Here’s a tough decision in the sense that the employer was in a “no win” situation and did the best it could. The case is Safeway Operations (Provincial) v United Food and Commercial Workers Canada Union, Local 401, 2016 CanLII 97607 (AB GAA).
An employee goes AWOL for a period of 4 weeks. The employer terminated his employment for just cause. The union grieved and argued, in part, that the grievor suffered from a disability (alcoholism) which contributed to his absence from work and his termination.
It would seem that the grievor attended at work under the influence of alcohol and was placed on a Last Chance Agreement (“LCA”).
The arbitrator held, after setting out a chronology of events, that:
.... it is clear the reason for [the grievor’s] absence from work was due to his alcoholism, the same reason for which his [last chance agreement] was established in March, 2015. He could not stay sober and had a relapse, so he entered a treatment facility from May 18 to the date of his termination on June 12, 2015.
The union sought to tender post-discharge evidence (namely that the grievor had been seeking treatment for his alcoholism and that this was the reason for his absence). The employer objected. The arbitrator relied on the Supreme Court of Canada decision in Cie minière Québec Cartier v. Quebec (Grievances arbitrator),  2 SCR 1095:
…regarding whether an arbitrator can consider subsequent-event evidence in ruling on a grievance concerning the dismissal by the Company of an employee. In my view, an arbitrator can rely on such evidence, but only where it is relevant to the issue before him. In other words, such evidence will only be admissible if it helps to shed light on the reasonableness and appropriateness of the dismissal under review at the time that it was implemented.
The arbitrator concluded that the post-discharge evidence was admissible. In particular, the evidence with respect to his entering treatment facilities “can be relied on, as it pertains to why the Grievor was absent, around the time of his termination.”
The arbitrator then made the following statement:
When the Grievor absented himself from work in the second half of May, 2015, the Company attempted to contact him a number of times and in a number of ways, without success. They were not aware [the grievor] had had a relapse. Should Mr. Fulker have contacted his Employer to explain his absence? Yes, most definitely! The Company waited approximately four weeks to terminate the Grievor and during that time considered a number of factors such as his disciplinary record, his length of service, being absent without leave and the chances of a successful return to work. They did what they considered reasonable at the time. They terminated his employment. However, they knew he was struggling with alcoholism because that was the very reason they signed the LCA. The LCA was related to [the grievor's] alcoholism and the desire to give him a last chance to remain sober at work.
The arbitrator found that there was prima facie discrimination as the employer was aware of the grievor’s alcoholism, as such, the employer had a duty to accommodate him to the point of undue hardship. In this case, the employer argued, among other things, that the Last Chance Agreement was a form of accommodation.

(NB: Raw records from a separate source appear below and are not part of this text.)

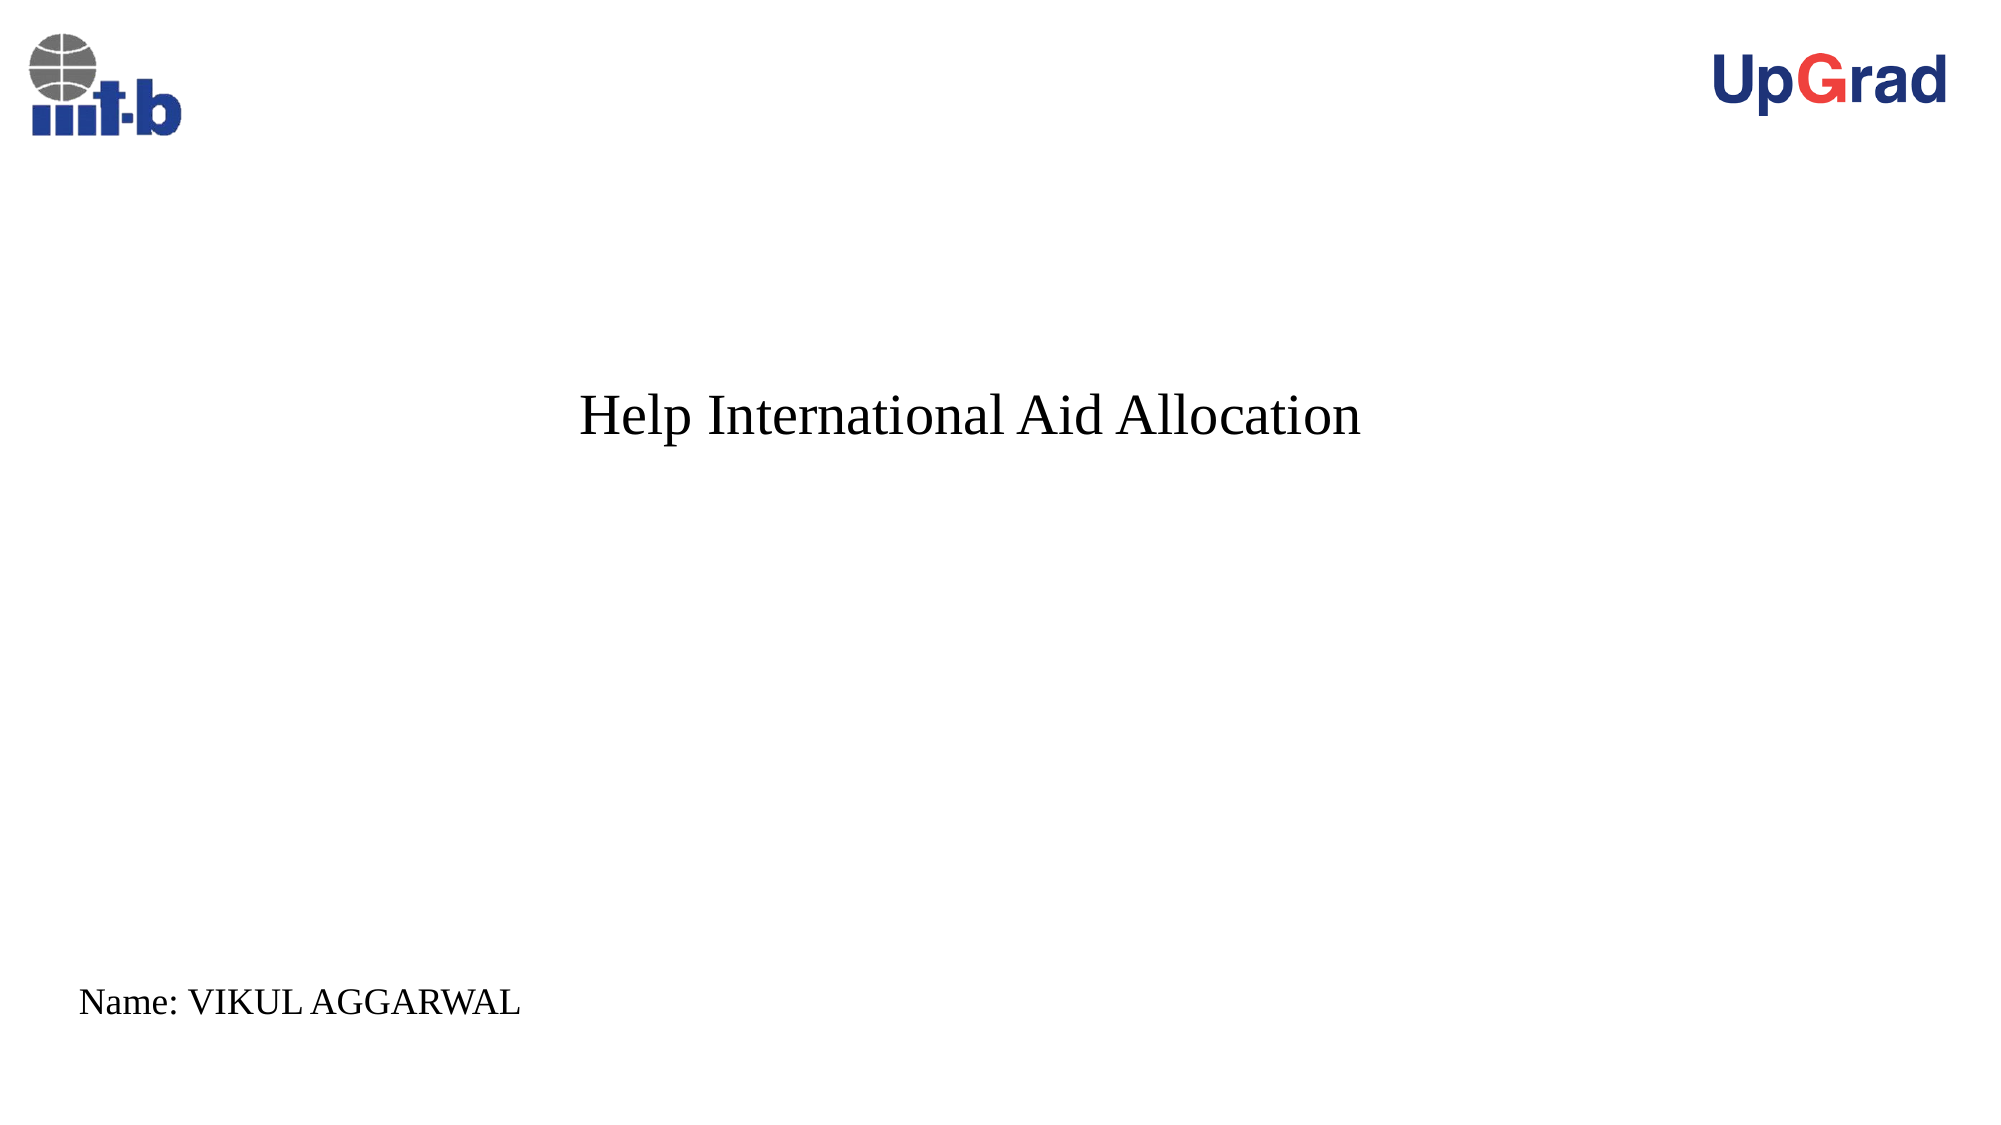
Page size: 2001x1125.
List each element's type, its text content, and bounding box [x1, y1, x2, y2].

picture [0, 29, 208, 163]
title Help International Aid Allocation [228, 56, 1729, 581]
subtitle Name: VIKUL AGGARWAL [63, 786, 1071, 1038]
picture [1714, 53, 1952, 116]
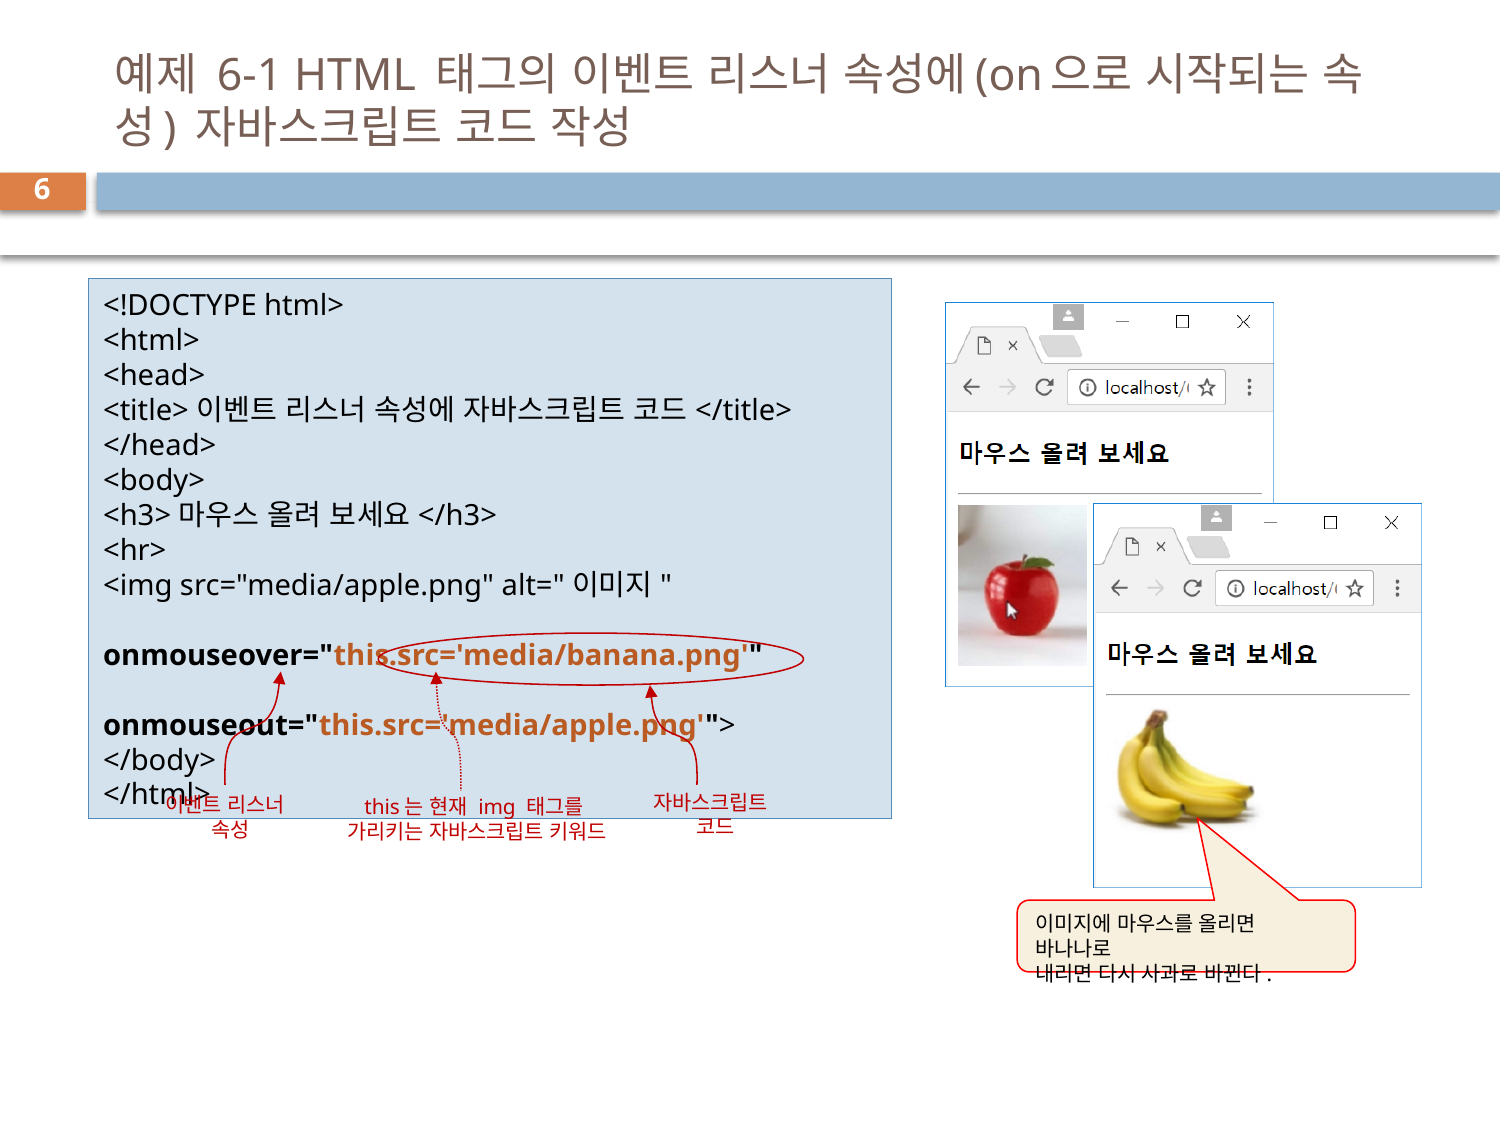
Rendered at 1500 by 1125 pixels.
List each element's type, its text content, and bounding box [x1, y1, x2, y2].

text_box 이미지에 마우스를 올리면 바나나로 내리면 다시 사과로 바뀐다. [1017, 898, 1356, 972]
text_box 이벤트 리스너 속성 [150, 784, 300, 850]
text_box [645, 686, 699, 785]
title 예제 6-1 HTML 태그의 이벤트 리스너 속성에(on으로 시작되는 속성) 자바스크립트 코드 작성 [99, 37, 1438, 161]
text_box 자바스크립트 코드 [638, 781, 783, 847]
text_box [430, 679, 463, 786]
picture [944, 302, 1422, 888]
slide_number 6 [0, 170, 87, 211]
text_box [223, 671, 286, 785]
text_box this는 현재 img 태그를 가리키는 자바스크립트 키워드 [332, 786, 621, 851]
text_box <!DOCTYPE html> <html> <head> <title>이벤트 리스너 속성에 자바스크립트 코드</title> </head> <body> <h3>마우스 올려 보세요</h3> <hr> <img src="media/apple.png" alt="이미지" onmouseover="this.src='media/banana.png'" onmouseout="this.src='media/apple.png'"> </body> </html> [88, 278, 892, 819]
text_box [376, 631, 806, 687]
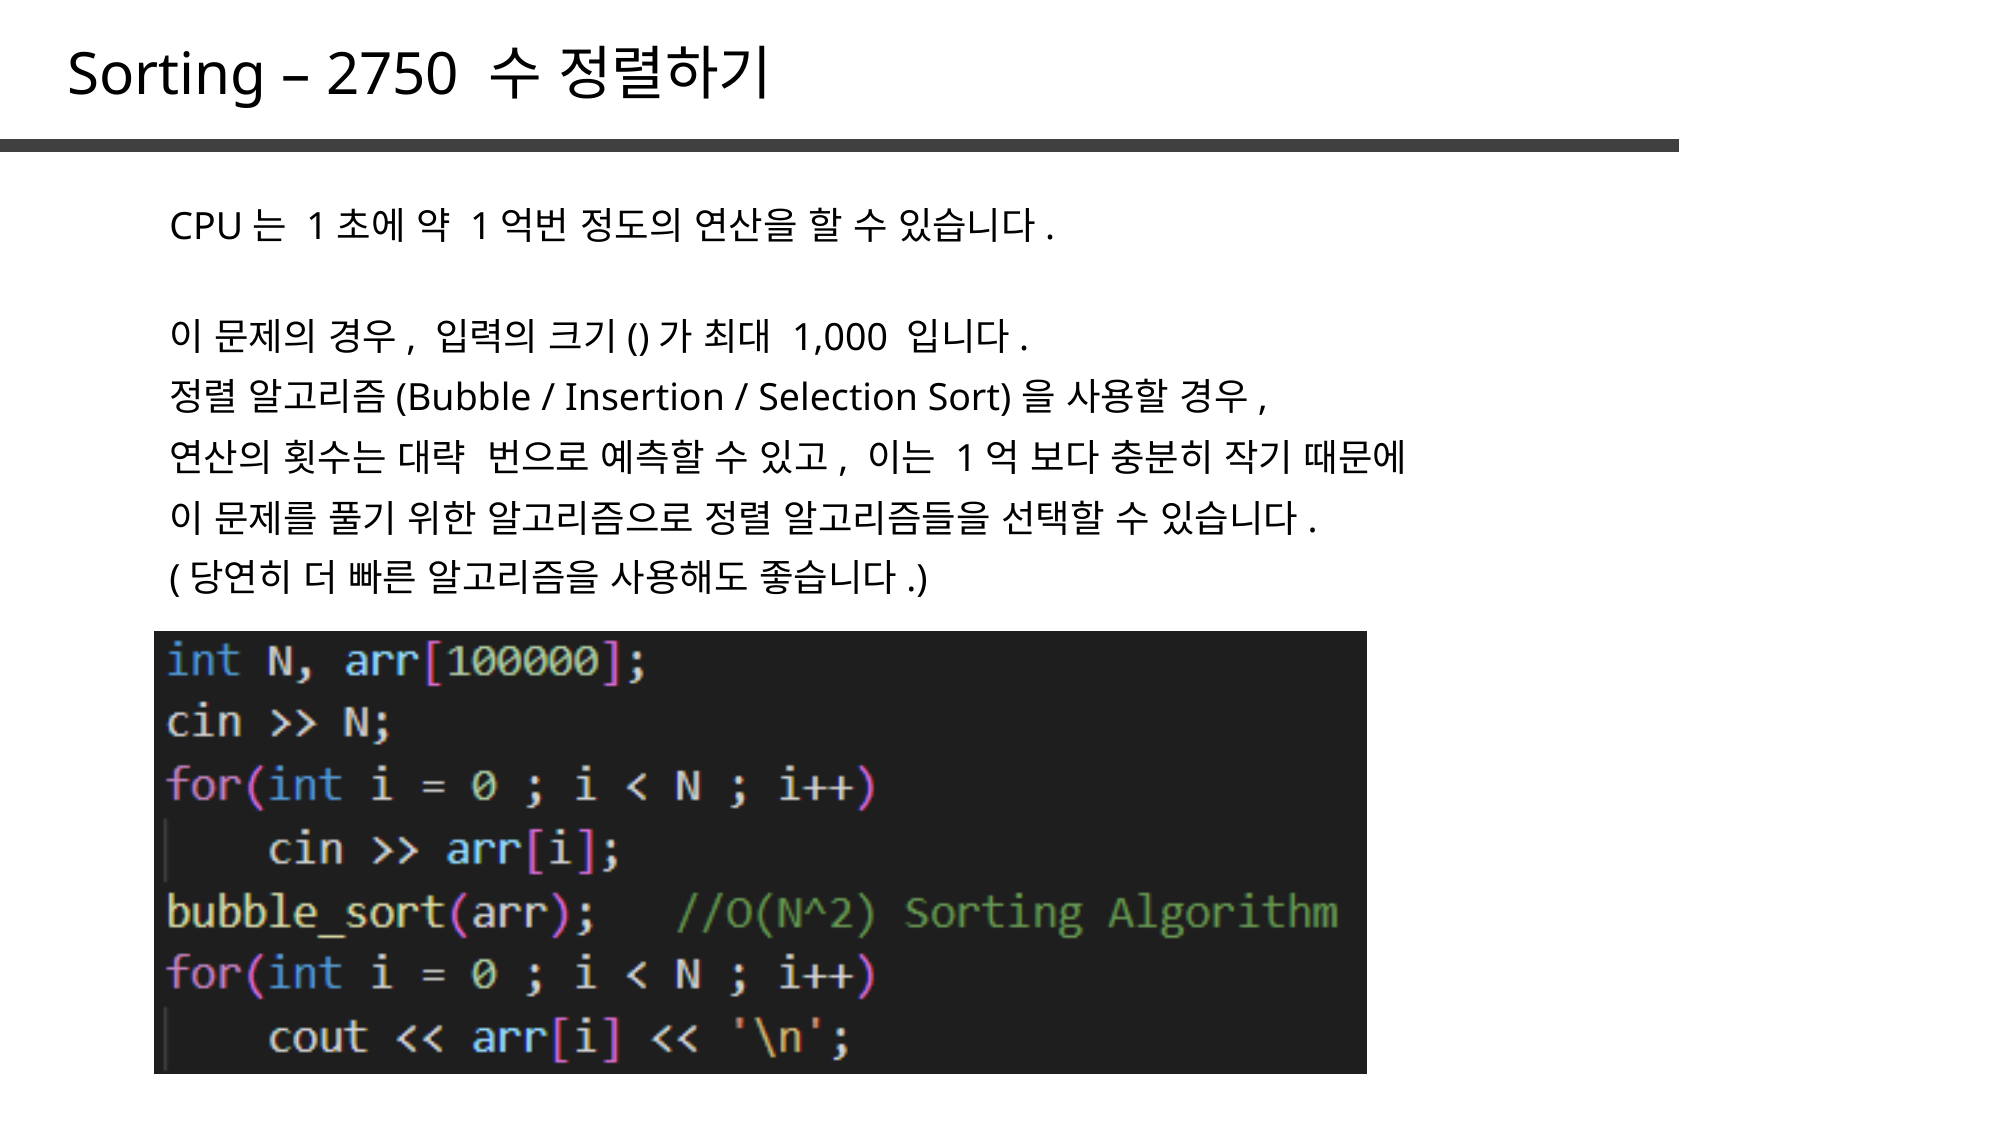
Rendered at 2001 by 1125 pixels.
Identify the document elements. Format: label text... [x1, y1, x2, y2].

text_box Sorting – 2750 수 정렬하기 [52, 29, 788, 114]
picture [154, 631, 1367, 1074]
text_box CPU는 1초에 약 1억번 정도의 연산을 할 수 있습니다. [154, 195, 1558, 255]
text_box (당연히 더 빠른 알고리즘을 사용해도 좋습니다.) [154, 546, 1834, 607]
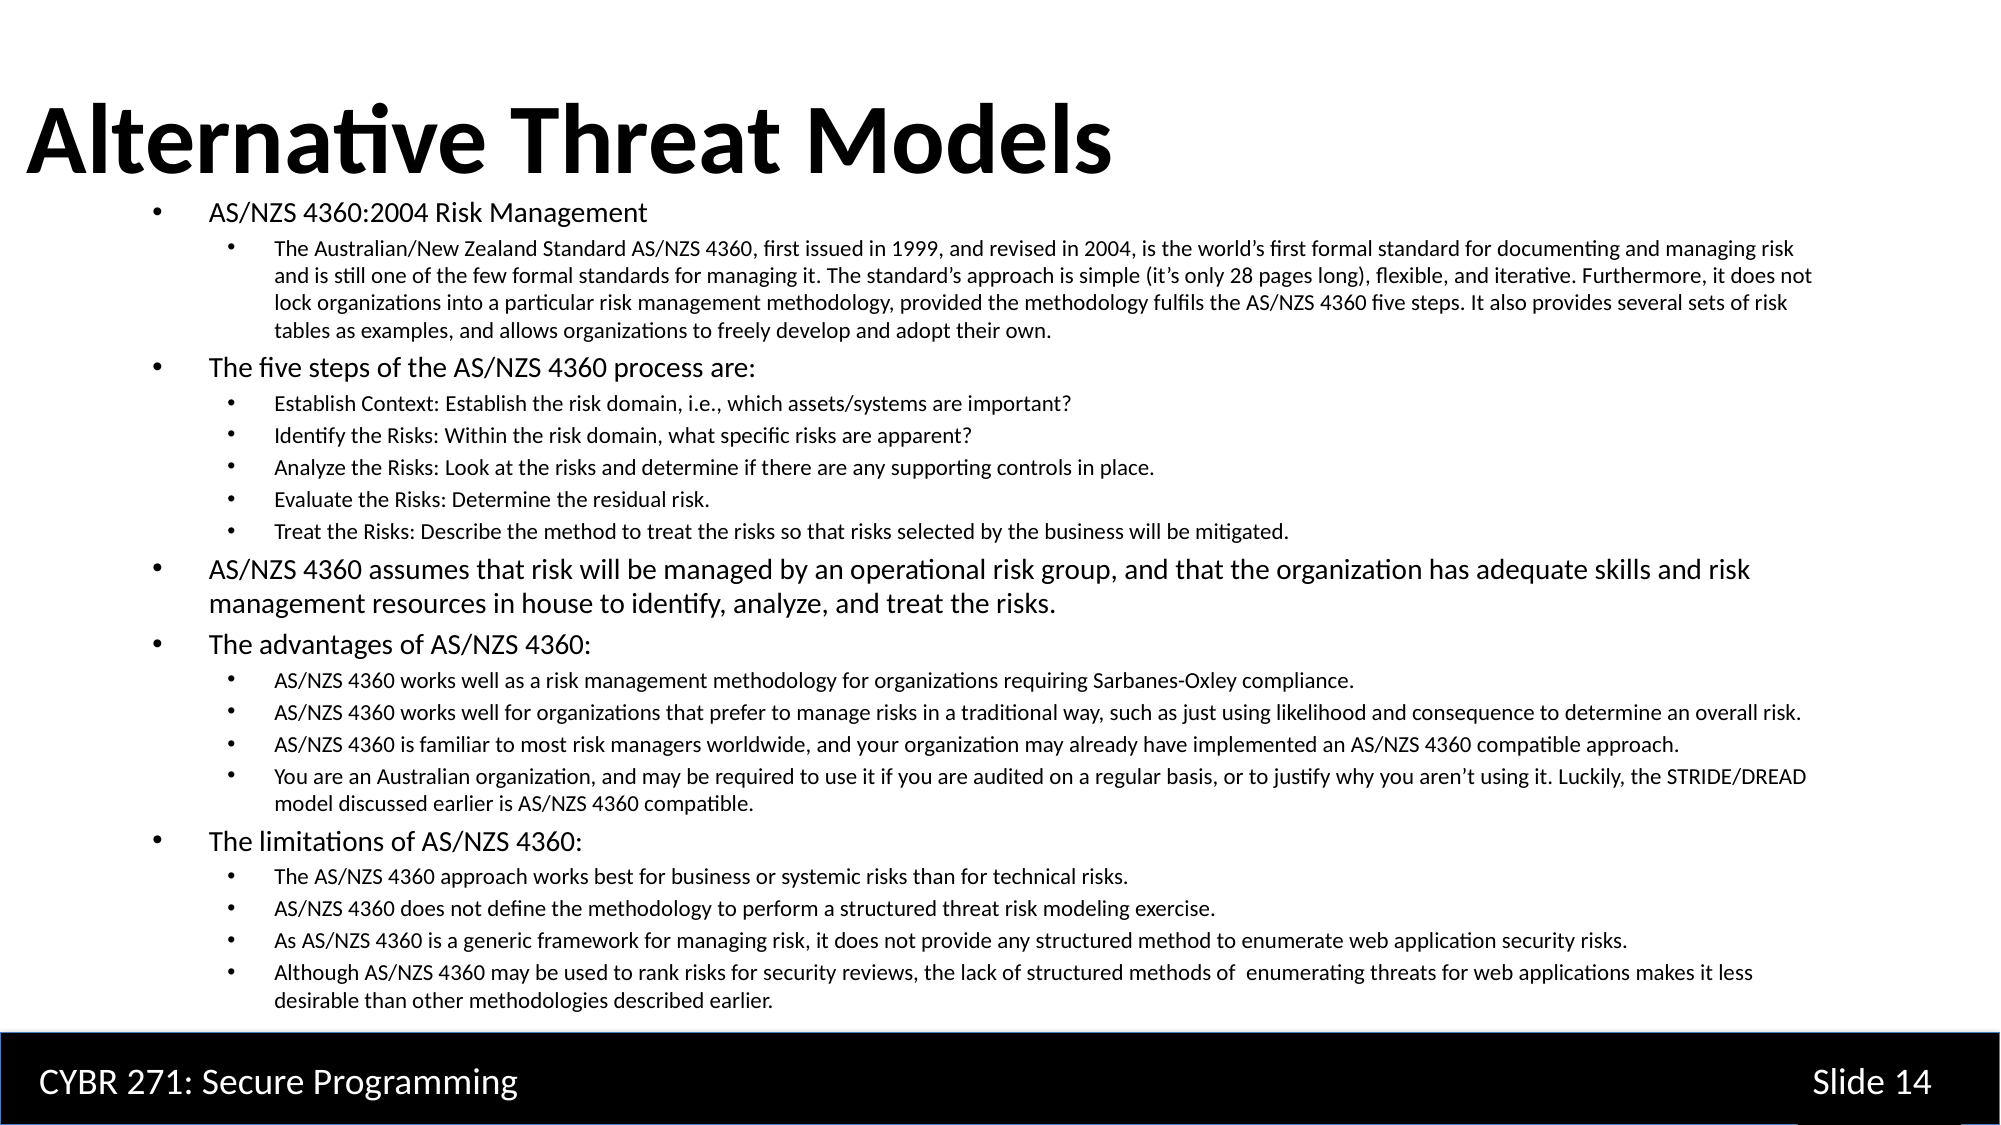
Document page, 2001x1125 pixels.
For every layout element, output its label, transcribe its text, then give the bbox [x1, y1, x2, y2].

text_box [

The arbitrator held that the employer:
.... could have accommodated [the grievor] by giving him an unpaid leave of absence until he was fit to return to work. Even if all the post-termination evidence is discounted, the fact remains the Company had a duty to accommodate the Grievor at the time of his termination.
I have concluded the Company should have put their mind to the likely cause of [the grievor’s] absence from May 15, 2015 onwards. They knew he was suffering from alcoholism and should have carried out a more complete and thorough investigation as to the cause of his absence. Despite the fact the Company sends out about two terminations a week to employees who are AWOL, it should have investigated the case of of [the grievor] more fully as it knew he was on an LCA dealing with his alcoholism. With those suffering from the disability of alcoholism, relapses are, unfortunately, an all too often occurrence.
The arbitrator reinstated the grievor to his employment as a part-time grocery clerk effective November 4, 2015 without loss of wages, benefits, other entitlements and seniority from that day forward. This date was selected because, on the evidence, it is the date on which the grievor could have resumed his duties.
As I said at the outset, this is a tough case and one that imposes a certain paternalistic standard on the employer. The employer tried to reach the grievor, and couldn’t. He didn’t contact the employer, even though the arbitrator (emphatically said) that he should have (“Yes, most definitely!”) It doesn’t look like he asked for a leave of absence, but the arbitrator suggests that the employer should have or could have granted one in the circumstances. It's a difficult case that highlights many of the challenges faced by employers in these cases. One wonders, though, how far an employer has to go in these cases, and this decision supports the "quite far" side of the ledger, albeit in somewhat unique circumstances.